Stored data:
++++++++++

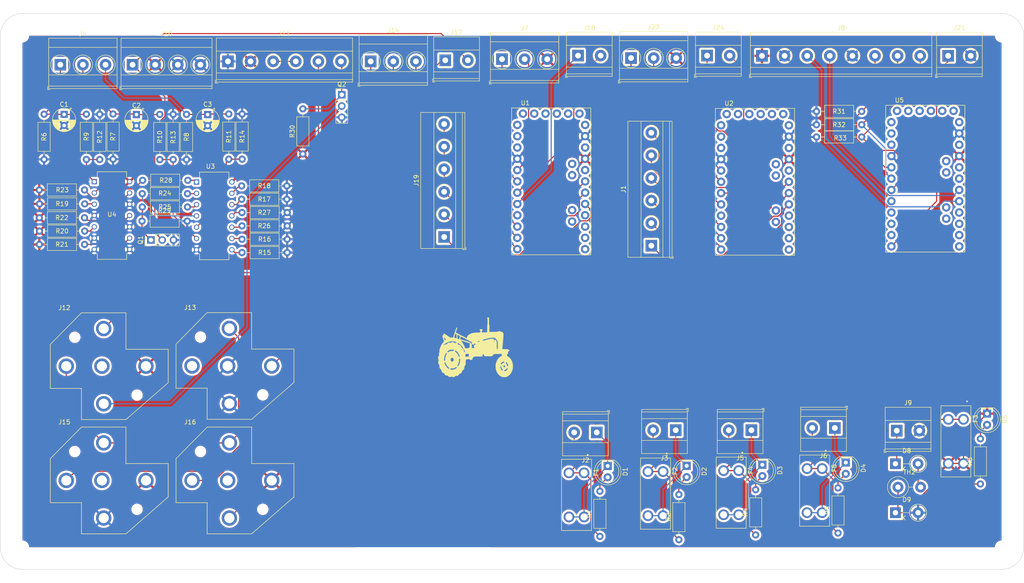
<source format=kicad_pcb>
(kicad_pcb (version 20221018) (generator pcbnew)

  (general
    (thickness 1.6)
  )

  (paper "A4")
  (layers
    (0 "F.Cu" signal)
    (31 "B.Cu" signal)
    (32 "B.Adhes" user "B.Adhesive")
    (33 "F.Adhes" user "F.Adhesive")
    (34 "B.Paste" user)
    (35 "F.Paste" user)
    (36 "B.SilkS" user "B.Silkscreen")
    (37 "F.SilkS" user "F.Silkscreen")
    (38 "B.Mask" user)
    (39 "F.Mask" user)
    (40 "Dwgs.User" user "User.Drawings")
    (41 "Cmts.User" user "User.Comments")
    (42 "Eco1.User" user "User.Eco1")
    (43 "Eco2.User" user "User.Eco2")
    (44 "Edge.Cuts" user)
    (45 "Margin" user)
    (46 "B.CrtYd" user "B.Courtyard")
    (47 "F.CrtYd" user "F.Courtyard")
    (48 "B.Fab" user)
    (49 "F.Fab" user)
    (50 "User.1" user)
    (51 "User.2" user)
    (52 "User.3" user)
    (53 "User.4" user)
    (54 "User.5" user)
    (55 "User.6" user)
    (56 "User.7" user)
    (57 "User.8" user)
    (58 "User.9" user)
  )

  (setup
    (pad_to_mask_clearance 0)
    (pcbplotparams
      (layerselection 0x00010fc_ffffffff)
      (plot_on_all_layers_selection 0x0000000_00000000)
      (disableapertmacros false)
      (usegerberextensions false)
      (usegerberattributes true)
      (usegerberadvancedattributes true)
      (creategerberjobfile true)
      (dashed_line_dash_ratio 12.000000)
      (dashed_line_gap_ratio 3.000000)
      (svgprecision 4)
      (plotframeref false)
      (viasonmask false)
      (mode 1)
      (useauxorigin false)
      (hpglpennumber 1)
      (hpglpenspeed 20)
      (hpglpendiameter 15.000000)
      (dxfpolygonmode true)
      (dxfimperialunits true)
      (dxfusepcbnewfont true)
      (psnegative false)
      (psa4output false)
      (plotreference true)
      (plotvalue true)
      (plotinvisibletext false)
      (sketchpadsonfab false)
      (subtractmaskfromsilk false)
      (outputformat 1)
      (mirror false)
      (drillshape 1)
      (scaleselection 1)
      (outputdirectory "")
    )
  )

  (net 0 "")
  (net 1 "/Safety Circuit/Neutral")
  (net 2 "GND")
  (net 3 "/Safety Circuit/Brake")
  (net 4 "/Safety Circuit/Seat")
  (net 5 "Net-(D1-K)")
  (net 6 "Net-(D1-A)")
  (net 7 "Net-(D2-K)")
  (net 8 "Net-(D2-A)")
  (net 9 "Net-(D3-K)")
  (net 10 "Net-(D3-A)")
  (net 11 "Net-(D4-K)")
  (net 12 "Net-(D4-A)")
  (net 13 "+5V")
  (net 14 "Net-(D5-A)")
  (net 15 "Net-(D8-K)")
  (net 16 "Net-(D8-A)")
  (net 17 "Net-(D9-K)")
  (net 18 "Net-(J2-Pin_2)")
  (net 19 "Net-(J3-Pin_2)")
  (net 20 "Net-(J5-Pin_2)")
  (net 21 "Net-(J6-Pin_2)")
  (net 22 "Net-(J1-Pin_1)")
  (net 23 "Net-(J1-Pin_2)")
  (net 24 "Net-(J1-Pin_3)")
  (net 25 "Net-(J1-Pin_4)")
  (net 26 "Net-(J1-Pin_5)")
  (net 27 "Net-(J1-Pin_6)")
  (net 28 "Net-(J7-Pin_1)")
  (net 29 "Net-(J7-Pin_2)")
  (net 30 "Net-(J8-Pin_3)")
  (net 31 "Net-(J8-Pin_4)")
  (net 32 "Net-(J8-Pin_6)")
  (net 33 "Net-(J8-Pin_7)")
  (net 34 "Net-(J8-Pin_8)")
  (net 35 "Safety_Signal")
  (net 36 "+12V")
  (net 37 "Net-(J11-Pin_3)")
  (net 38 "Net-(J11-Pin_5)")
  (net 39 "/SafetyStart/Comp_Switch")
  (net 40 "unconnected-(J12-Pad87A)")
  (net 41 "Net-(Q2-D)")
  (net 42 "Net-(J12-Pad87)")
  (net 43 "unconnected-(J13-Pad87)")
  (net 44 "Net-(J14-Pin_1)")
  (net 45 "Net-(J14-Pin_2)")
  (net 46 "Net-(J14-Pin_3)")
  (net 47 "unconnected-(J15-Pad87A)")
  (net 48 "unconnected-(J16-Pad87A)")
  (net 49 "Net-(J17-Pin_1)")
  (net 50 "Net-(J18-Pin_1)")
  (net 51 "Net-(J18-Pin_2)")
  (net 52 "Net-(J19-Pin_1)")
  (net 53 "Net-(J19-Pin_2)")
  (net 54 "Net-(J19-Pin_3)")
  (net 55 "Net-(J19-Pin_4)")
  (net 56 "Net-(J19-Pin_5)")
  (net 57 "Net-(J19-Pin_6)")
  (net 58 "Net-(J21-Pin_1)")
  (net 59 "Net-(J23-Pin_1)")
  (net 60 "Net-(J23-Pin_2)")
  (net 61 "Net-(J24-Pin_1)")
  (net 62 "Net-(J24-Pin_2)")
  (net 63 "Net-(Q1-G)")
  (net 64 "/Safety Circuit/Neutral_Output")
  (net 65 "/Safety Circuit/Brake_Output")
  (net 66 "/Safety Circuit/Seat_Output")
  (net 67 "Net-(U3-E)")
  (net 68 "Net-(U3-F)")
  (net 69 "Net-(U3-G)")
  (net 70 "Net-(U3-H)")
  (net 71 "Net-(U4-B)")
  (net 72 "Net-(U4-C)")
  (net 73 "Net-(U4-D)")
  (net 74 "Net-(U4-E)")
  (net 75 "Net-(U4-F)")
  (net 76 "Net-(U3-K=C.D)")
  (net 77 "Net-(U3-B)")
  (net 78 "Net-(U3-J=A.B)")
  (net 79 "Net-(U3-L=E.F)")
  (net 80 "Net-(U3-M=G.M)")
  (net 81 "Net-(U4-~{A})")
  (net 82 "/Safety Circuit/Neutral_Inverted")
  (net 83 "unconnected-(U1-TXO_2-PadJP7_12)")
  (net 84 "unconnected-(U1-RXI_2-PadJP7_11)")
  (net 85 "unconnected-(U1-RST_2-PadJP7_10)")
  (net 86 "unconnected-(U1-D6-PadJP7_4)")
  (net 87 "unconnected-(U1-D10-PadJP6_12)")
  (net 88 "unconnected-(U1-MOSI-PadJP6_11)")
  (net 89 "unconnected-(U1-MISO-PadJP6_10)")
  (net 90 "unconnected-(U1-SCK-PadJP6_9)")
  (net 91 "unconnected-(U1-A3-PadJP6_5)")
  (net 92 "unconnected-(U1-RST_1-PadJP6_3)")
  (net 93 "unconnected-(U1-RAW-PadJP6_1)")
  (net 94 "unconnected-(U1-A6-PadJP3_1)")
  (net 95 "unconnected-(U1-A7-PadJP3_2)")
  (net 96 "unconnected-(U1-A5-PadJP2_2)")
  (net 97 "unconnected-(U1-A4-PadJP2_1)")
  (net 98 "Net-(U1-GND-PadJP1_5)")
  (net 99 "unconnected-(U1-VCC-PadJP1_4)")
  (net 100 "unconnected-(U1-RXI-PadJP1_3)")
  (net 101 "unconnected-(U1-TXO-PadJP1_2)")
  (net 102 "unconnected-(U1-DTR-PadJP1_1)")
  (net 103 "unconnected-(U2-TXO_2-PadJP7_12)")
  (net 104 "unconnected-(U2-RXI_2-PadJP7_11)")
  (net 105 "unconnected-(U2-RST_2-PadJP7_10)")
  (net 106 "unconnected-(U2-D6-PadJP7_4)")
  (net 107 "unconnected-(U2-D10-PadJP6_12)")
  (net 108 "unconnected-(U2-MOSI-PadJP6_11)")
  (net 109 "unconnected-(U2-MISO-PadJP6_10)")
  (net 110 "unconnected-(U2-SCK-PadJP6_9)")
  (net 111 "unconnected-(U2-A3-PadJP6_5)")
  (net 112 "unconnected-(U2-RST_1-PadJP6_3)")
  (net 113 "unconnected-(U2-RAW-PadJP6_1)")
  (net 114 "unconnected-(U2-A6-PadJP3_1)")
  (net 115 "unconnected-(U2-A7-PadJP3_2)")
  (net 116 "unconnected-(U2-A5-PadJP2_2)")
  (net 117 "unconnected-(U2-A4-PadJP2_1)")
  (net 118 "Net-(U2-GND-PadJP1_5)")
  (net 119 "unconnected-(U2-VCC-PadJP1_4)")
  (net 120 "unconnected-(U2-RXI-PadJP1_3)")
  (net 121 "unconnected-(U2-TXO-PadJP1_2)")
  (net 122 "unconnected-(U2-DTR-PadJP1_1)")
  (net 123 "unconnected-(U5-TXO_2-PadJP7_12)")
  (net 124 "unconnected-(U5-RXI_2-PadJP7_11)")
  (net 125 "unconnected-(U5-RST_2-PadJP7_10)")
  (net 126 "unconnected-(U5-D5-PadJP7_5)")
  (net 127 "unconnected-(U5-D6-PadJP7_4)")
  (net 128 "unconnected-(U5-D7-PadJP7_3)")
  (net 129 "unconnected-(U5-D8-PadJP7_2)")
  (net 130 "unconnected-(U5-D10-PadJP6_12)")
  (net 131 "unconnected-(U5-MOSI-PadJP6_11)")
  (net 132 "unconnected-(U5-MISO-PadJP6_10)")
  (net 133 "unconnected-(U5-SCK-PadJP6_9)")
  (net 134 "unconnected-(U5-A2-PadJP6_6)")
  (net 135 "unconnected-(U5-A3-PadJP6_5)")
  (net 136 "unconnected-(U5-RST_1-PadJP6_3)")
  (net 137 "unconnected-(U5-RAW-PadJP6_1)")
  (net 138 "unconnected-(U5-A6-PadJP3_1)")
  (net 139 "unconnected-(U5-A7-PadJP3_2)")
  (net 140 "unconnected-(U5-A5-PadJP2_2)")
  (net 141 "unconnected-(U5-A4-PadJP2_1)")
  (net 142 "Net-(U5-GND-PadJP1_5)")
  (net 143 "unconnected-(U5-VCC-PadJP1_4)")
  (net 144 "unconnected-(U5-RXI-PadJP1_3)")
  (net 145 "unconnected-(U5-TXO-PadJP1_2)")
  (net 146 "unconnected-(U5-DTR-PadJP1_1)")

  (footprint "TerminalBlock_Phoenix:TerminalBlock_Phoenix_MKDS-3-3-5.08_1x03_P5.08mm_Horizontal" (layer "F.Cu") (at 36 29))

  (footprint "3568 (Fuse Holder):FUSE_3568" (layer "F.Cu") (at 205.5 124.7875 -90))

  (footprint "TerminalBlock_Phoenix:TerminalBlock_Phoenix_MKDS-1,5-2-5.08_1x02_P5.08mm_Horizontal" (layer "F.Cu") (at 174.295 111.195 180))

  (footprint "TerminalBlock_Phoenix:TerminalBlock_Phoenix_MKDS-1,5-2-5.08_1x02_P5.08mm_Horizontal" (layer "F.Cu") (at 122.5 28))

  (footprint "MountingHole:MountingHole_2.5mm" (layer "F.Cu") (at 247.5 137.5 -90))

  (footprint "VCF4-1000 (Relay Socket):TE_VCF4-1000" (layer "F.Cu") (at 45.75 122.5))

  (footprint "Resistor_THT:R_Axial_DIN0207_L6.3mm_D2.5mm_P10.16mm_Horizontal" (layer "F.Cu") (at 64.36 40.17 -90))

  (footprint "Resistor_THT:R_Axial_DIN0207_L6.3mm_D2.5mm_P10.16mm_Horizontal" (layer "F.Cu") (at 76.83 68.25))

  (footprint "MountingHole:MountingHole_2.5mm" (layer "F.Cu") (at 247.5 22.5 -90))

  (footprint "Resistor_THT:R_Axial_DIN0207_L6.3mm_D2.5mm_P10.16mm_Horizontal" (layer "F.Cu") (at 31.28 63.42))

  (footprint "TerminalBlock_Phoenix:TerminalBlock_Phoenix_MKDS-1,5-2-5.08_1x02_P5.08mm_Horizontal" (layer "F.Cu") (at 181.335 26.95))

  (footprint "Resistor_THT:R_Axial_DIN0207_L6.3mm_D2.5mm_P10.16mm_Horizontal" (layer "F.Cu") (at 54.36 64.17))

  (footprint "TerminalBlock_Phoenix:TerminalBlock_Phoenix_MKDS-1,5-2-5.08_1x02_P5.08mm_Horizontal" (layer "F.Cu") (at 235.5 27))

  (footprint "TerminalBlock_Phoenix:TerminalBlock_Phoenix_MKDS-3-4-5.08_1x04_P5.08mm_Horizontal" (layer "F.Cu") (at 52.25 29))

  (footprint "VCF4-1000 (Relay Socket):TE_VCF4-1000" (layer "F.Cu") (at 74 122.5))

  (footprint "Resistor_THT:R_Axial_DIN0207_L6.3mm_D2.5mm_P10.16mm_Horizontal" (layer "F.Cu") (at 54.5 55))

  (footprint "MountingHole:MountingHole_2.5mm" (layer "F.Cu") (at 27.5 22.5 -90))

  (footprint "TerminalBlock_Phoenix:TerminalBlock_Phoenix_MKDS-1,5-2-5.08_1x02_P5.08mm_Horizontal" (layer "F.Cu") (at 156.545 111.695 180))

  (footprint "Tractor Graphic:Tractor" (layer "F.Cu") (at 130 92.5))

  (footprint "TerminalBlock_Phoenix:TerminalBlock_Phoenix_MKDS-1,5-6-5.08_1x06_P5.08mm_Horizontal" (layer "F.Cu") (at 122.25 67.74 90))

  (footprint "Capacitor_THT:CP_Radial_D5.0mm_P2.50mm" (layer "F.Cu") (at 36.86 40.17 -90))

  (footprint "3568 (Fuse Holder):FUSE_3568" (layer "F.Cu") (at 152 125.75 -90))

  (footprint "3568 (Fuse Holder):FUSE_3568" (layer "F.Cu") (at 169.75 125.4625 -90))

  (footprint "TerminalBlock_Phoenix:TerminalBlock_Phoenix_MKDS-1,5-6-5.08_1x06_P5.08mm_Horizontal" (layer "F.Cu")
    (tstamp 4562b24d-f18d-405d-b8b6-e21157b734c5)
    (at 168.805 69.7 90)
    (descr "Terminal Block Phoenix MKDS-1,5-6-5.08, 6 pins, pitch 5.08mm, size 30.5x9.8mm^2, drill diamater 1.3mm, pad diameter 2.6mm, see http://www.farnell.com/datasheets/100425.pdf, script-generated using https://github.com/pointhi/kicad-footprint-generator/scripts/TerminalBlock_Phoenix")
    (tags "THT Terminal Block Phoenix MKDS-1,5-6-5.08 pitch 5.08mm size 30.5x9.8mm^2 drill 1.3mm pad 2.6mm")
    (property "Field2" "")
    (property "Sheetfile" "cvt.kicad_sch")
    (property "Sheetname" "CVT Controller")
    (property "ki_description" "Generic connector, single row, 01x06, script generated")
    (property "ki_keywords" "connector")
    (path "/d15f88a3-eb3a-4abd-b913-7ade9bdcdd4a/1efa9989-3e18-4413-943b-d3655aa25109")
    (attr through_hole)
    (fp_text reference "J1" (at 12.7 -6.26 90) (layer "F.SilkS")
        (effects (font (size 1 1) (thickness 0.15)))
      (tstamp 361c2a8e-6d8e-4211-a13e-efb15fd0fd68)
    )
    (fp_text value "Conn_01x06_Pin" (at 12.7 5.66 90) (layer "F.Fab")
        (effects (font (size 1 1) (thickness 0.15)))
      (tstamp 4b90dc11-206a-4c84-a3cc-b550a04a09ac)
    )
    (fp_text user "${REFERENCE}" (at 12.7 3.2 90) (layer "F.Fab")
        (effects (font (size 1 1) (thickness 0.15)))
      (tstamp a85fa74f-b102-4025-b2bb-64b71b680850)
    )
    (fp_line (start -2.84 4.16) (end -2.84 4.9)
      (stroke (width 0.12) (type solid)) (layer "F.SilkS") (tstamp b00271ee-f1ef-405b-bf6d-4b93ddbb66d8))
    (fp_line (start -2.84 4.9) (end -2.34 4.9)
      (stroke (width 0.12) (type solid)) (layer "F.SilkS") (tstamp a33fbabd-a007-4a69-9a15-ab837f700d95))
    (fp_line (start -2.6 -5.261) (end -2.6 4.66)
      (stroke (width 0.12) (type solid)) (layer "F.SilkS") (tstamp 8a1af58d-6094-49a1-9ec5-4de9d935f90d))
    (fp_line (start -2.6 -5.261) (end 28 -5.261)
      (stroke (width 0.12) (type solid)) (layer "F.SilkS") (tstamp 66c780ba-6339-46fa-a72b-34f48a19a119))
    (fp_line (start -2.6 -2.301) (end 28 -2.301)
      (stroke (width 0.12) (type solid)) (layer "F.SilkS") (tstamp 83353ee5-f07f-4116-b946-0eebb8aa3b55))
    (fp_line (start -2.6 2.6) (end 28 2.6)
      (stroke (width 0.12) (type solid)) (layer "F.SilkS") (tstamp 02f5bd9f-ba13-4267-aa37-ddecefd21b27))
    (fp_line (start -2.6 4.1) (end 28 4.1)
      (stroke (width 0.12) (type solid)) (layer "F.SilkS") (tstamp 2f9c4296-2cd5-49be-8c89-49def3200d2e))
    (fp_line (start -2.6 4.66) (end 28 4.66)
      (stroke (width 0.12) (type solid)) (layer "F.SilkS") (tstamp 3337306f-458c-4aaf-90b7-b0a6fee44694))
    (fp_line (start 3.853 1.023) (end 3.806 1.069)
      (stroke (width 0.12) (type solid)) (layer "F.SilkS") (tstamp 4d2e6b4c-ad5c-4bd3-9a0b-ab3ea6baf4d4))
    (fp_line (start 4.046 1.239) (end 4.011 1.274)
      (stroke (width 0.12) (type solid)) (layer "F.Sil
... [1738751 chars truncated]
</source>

++++++++++

Where a line in the records above contains the word "script", copy that line.

**SOLUTION TO THE PROBLEM:**
    (descr "Terminal Block Phoenix MKDS-1,5-6-5.08, 6 pins, pitch 5.08mm, size 30.5x9.8mm^2, drill diamater 1.3mm, pad diameter 2.6mm, see http://www.farnell.com/datasheets/100425.pdf, script-generated using https://github.com/pointhi/kicad-footprint-generator/scripts/TerminalBlock_Phoenix")
    (property "ki_description" "Generic connector, single row, 01x06, script generated")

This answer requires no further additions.